= Gary Miller (conductor) =

American conductor

Gary Miller (born 1946) is an American conductor, gay activist, and educator. Raised in York, Pennsylvania, he graduated from Lebanon Valley College with a Bachelor of Music Education and from the University of Michigan with a Master of Music in choral conducting.

In August 1980 he played a pivotal role in founding the New York City Gay Men's Chorus (NYCGMC). Miller served as the NYCGMC's first music director from 1980 to 1998, later returning as director for one season in 2005. Under his baton, the chorus performed more than 50 concerts in Carnegie Hall and completed three European tours.

== Accomplishments ==
Under Miller's leadership the NYCGMC operated not only as a musical ensemble but as a political and social organization. In a 1998 interview in The New York Times Miller said of the chorus, "As gay men we wanted to make music for the education and enrichment of the community. It was to be equal parts music, social and political."
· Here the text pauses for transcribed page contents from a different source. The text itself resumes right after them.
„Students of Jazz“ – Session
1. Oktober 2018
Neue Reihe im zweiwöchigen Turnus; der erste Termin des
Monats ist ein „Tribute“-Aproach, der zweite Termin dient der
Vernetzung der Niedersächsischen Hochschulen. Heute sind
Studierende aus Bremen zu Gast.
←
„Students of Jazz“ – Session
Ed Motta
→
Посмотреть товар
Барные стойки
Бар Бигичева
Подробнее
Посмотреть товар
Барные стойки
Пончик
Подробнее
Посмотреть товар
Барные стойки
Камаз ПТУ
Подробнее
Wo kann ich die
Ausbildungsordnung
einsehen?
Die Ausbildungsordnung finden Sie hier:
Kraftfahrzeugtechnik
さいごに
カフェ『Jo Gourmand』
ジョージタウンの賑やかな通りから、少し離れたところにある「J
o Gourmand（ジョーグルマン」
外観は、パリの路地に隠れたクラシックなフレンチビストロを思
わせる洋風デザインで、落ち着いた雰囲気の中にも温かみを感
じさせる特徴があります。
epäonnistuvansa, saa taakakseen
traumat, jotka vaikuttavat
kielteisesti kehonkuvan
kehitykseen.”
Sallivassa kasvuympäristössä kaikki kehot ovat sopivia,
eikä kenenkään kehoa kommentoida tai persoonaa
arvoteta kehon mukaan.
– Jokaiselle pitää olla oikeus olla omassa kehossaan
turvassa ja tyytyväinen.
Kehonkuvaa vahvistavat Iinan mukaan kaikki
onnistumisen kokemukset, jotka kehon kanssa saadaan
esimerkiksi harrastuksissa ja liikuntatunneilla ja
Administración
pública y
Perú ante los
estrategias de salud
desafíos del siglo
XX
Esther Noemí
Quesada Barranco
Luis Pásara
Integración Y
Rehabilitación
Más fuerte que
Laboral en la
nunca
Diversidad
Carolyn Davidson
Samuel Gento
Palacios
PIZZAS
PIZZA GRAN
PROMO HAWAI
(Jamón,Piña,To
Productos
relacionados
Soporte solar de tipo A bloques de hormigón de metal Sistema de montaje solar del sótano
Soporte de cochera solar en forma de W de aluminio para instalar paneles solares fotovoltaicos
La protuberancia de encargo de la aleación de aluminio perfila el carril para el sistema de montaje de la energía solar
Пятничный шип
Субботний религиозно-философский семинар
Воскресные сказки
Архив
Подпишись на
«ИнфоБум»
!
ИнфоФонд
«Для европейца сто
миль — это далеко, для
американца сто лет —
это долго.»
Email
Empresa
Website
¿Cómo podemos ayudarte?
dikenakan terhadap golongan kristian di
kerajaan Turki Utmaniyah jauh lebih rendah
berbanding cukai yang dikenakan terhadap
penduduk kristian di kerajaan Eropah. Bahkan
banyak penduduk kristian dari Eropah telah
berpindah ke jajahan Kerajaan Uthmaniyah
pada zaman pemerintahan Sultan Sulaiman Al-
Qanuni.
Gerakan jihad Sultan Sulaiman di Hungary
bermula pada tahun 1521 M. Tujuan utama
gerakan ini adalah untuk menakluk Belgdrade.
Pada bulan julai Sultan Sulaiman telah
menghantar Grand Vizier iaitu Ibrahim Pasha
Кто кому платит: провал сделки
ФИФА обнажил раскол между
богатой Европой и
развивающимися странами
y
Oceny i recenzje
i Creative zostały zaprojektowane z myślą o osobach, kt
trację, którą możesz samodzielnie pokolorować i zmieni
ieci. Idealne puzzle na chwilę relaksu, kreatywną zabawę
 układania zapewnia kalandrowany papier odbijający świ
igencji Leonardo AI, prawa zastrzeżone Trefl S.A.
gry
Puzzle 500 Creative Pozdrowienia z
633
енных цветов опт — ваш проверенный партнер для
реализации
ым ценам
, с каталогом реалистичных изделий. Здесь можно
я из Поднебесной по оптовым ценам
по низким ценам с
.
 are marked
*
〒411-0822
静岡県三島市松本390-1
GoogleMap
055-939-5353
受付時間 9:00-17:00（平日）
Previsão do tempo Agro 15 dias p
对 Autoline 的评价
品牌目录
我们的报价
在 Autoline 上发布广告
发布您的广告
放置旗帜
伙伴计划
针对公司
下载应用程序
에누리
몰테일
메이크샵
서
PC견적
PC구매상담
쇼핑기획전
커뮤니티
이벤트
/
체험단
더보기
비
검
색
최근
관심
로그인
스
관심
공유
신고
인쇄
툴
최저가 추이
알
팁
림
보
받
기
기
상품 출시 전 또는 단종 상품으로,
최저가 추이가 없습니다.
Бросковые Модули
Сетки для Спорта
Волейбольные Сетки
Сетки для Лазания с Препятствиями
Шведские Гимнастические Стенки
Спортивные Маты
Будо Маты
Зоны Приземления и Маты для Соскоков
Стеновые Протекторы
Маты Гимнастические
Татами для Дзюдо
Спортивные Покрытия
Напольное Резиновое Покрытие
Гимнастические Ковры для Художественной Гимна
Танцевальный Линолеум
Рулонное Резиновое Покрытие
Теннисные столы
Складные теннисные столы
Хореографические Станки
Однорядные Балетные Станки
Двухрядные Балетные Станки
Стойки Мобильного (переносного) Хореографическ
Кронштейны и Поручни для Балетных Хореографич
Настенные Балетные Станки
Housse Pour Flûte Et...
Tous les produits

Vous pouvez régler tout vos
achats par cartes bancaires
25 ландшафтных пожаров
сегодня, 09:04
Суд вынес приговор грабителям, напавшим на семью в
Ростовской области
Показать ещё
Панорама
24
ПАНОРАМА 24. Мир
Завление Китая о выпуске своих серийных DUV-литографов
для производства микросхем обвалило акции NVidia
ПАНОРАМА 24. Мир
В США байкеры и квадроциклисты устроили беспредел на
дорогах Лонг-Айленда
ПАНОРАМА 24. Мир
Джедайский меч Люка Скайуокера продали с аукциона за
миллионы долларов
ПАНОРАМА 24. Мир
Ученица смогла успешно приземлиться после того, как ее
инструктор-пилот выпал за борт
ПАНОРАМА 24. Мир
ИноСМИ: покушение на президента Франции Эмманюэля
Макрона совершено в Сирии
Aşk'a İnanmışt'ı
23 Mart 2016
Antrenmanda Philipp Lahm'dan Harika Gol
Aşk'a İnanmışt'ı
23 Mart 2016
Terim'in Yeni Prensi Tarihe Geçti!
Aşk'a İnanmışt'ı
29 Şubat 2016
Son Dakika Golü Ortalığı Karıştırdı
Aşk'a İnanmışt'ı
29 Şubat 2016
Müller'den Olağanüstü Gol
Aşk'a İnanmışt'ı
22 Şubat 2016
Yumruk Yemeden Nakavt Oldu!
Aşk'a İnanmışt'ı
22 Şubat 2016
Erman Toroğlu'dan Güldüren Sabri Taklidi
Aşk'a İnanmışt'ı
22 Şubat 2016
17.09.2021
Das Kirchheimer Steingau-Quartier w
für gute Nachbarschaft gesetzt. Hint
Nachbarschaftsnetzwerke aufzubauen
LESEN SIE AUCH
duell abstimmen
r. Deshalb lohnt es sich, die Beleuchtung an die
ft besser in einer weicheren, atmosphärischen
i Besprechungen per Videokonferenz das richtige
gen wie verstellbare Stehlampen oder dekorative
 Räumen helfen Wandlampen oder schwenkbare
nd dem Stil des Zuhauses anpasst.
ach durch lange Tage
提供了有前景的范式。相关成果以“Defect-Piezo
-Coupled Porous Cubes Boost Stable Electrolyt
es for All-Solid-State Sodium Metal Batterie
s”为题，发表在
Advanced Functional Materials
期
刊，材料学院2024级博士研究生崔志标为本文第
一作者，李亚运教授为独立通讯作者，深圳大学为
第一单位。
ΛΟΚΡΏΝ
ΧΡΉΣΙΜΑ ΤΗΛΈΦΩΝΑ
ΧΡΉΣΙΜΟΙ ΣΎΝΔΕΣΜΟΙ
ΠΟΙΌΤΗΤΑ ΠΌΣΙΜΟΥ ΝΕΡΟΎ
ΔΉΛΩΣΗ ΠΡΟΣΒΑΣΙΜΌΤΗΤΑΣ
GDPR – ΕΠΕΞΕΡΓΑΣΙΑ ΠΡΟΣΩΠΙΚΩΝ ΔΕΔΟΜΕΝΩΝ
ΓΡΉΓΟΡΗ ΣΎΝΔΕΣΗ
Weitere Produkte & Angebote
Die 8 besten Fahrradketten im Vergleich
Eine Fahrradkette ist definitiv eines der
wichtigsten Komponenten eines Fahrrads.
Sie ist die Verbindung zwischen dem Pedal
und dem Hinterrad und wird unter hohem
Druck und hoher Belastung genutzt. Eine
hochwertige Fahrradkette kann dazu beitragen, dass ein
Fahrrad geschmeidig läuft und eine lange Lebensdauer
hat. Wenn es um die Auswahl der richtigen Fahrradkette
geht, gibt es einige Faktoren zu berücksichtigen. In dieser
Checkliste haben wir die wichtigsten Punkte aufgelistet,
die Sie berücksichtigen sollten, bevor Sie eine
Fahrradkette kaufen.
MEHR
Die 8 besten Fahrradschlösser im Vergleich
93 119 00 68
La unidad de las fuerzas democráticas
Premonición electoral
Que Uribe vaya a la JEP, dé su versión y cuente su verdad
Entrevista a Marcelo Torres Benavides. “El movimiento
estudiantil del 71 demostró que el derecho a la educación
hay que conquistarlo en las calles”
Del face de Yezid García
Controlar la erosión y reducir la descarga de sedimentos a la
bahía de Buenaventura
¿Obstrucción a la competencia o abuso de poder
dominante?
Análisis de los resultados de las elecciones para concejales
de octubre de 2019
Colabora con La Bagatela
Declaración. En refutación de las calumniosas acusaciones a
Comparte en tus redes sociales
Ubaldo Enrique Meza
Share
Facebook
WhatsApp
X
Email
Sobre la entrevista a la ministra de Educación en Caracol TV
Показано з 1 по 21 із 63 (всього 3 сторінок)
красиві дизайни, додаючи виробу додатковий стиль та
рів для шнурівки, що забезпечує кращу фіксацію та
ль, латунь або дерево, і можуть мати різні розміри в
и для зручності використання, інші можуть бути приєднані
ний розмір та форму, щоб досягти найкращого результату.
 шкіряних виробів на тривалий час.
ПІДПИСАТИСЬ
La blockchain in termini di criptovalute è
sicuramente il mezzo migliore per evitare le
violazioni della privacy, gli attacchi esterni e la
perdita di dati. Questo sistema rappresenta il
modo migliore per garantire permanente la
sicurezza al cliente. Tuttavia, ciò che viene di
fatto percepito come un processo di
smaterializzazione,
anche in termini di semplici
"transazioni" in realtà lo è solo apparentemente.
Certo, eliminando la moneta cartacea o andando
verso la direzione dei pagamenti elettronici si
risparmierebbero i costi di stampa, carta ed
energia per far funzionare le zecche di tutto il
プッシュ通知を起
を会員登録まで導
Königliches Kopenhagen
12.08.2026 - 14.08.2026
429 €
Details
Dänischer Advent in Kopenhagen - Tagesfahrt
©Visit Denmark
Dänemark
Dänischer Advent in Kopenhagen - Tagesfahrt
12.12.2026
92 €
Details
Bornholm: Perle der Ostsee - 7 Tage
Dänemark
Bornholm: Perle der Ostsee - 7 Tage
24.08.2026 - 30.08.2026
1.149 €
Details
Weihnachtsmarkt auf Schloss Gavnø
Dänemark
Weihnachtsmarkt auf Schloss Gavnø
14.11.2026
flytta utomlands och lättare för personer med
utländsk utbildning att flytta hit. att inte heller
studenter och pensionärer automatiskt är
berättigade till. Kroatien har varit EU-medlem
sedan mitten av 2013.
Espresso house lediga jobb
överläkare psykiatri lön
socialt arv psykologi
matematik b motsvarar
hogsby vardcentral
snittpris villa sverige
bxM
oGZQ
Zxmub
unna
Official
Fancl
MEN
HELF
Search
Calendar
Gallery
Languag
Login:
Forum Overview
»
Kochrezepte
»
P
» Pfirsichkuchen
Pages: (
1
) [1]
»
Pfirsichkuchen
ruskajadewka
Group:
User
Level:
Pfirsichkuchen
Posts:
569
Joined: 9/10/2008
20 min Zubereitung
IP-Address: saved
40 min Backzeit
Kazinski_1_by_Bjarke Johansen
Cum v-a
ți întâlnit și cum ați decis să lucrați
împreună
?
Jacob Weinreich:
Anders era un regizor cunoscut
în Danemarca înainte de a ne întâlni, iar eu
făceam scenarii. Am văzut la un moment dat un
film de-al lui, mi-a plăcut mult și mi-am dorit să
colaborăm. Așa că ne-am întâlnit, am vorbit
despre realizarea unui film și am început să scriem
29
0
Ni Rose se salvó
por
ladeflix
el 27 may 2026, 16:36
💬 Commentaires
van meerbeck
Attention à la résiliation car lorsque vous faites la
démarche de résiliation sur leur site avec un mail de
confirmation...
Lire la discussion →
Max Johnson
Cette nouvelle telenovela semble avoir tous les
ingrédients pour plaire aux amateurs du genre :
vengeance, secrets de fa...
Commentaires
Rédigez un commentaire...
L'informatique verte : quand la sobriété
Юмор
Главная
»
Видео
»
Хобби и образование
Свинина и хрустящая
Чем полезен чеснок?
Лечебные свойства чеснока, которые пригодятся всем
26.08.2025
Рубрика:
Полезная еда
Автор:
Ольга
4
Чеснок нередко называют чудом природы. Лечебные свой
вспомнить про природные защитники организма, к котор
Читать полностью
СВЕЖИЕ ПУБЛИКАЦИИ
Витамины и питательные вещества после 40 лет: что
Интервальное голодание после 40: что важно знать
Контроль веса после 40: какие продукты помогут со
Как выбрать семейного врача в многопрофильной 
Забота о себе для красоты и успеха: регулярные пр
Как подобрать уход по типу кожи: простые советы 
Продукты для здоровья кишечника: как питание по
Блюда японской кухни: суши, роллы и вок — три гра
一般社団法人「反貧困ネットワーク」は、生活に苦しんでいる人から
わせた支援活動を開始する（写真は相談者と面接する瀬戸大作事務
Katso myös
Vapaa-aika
In 1984 the chorus performed at the Eastern Division Conference of the American Choral Directors Association (ACDA). It was the first time that the ACDA had featured a gay chorus at one of its conventions. The ACDA had initially refused to allow the chorus to use the word "gay" in their printed program, a decision that prompted Miller to file a successful lawsuit against the organization with the backing of the American Civil Liberties Union.

During his tenure the chorus notably became the first gay musical ensemble to receive a recording contract. Over the years Miller commissioned 40 new choral works by numerous notable American composers. He also led the chorus in several AIDS benefits which helped to raise awareness of the disease as well as to bring in funding for medical research.